EU AIMS TO DONATE 100M VACCINE DOSES IN 2021 EU Council President Charles Michel put forward new draft conclusions calling for the bloc to donate 100 million coronavirus vaccine doses by the end of the year, POLITICO EU’s Jillian Deutsch, Ashleigh Furlong and David M. Herszenhorn report.

Commission President Ursula von der Leyen also publicly urged the EU to help needier countries with any excess doses.

Senior officials and diplomats warned that there's still no agreement. Some expressed frustration the Commission was taking credit for vaccine pledges that are coming from member states. EU leaders were expected to further discuss donations at the Council summit on Monday night.

Inside AgencyIQ

Here are some highlights from our colleagues over at AgencyIQ, the regulatory insight platform for the FDA.

Biosimilar user fee negotiations moving forward A new batch of meeting minutes posted by the FDA late last week show that efforts to make improvements to the Biosimilar User Fee Amendments (BsUFA) program are focused on the creation of some new early feedback mechanisms, new and predictable timelines for the review of applications, commitments to release new guidance documents and the promotion of “best practices.” The BsUFA program is modeled on similar user fee programs for drugs and devices and is intended to provide the FDA with additional resources to hire dedicated staff and ensure a predictable, consistent review process for biosimilar products.
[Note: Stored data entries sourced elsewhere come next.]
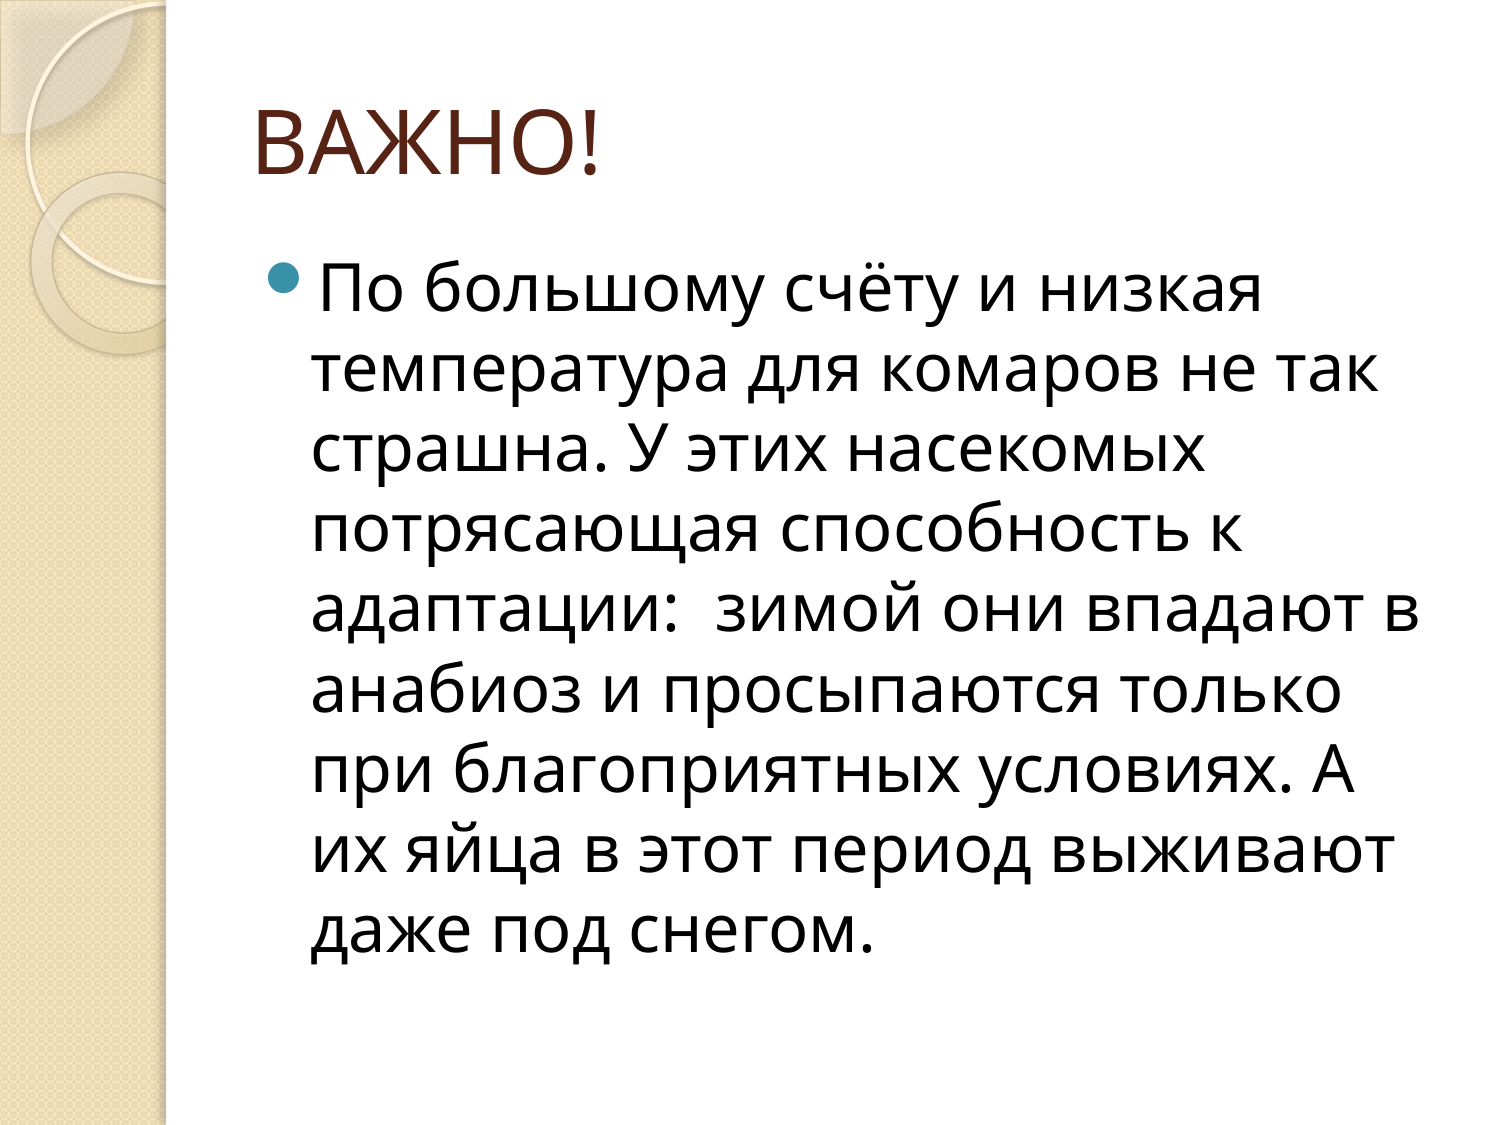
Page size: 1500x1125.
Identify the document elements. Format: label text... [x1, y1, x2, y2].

list По большому счёту и низкая температура для комаров не так страшна. У этих насекомых потрясающая способность к адаптации: зимой они впадают в анабиоз и просыпаются только при благоприятных условиях. А их яйца в этот период выживают даже под снегом. [235, 237, 1466, 1025]
title ВАЖНО! [235, 45, 1466, 233]
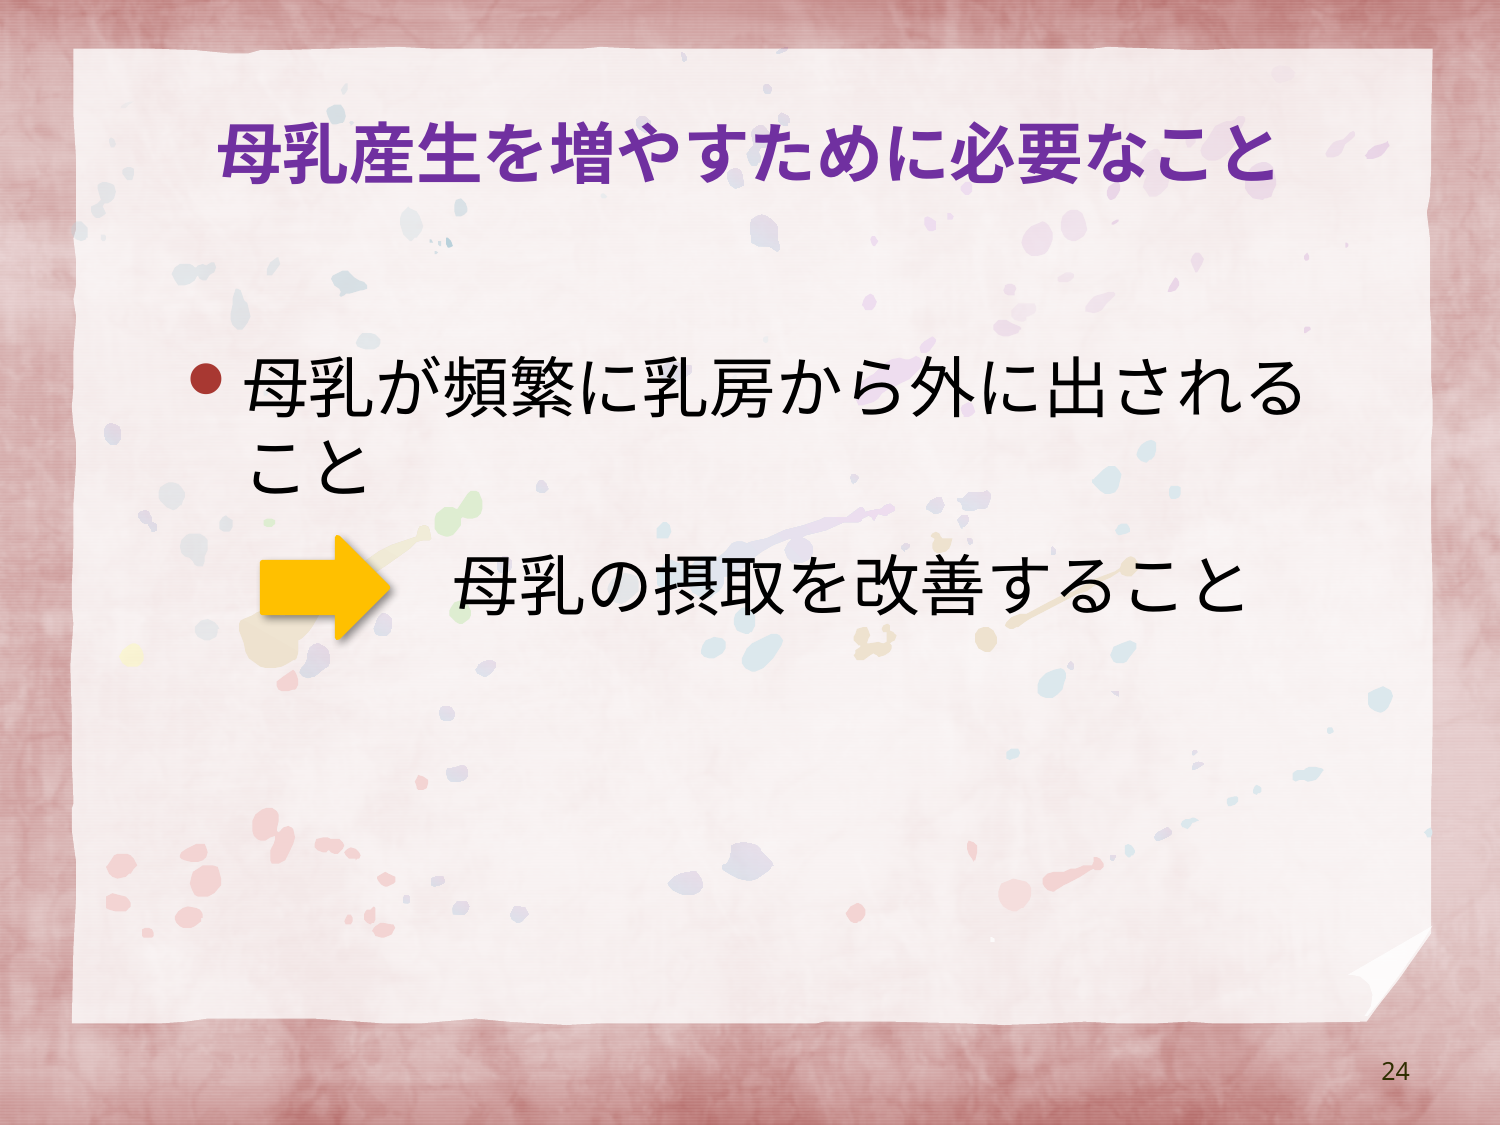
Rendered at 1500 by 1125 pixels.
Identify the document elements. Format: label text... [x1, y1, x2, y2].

text_box [259, 535, 391, 640]
slide_number 24 [1074, 1042, 1425, 1103]
title 母乳産生を増やすために必要なこと [29, 93, 1471, 212]
list 母乳が頻繁に乳房から外に出されること 母乳の摂取を改善すること [170, 337, 1379, 763]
It is currently set to expire in October 2022 and specific commitments are being negotiated between FDA and the biologics industry.
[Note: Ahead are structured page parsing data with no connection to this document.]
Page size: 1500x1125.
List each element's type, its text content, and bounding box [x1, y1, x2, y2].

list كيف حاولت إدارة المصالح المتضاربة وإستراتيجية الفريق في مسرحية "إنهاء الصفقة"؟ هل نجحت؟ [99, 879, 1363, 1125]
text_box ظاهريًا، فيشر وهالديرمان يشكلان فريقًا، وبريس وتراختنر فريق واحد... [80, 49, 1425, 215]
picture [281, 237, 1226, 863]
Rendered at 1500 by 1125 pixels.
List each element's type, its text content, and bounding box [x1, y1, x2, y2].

New funding for FDA’s off-label uses app Last week the FDA announced it received a $9.2 million grant from HHS to expand its CURE ID application . CURE ID is a collaboration between FDA and NIH aimed at leveraging real world experiences from providers and health systems to collect data on the off-label use of drugs, specifically for new or “neglected” infectious diseases like Covid-19. The grant will fund the creation of an automated electronic health record data gathering tool and help FDA to partner with institutions to build CURE ID into their systems.

Quick Hits

The CDC is looking into reports that a small number of teenagers and young adults may have developed myocarditis, or heart muscle inflammation, after vaccination for Covid-19, The New York Times reports.
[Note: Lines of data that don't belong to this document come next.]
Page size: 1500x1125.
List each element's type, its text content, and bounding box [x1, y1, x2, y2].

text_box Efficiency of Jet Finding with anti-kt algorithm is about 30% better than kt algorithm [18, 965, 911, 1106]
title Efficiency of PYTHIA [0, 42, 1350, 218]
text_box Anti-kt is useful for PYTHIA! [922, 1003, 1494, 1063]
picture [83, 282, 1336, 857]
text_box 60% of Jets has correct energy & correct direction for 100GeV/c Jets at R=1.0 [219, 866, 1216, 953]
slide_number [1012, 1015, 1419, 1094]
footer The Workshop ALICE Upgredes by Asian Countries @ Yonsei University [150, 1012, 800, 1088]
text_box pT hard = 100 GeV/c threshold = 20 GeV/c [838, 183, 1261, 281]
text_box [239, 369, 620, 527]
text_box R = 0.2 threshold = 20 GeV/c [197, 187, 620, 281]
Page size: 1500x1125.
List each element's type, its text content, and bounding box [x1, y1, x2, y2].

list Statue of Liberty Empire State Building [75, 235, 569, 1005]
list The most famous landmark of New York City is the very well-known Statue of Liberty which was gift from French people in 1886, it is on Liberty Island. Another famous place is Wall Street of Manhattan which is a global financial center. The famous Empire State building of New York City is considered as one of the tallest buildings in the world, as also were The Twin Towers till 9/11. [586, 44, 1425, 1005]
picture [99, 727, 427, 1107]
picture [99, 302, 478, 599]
Covid-19 cases in the U.S. now are occurring mostly in unvaccinated populations , The Washington Post reports.

The U.S. needs to build and maintain continuous manufacturing facilities for drugs and vaccines in case another novel pathogen spreads, former FDA commissioner Scott Gottlieb argues in the Wall Street Journal.

Document Drawer

FDA published guidance for early planning for pediatric evaluation of certain molecularly targeted oncology drugs to address amendments made by the 2017 FDA user fee reauthorization package.

FDA published guidance with recommendations for the specific regulatory, quality, nonclinical, and clinical considerations in the development of bispecific antibodies.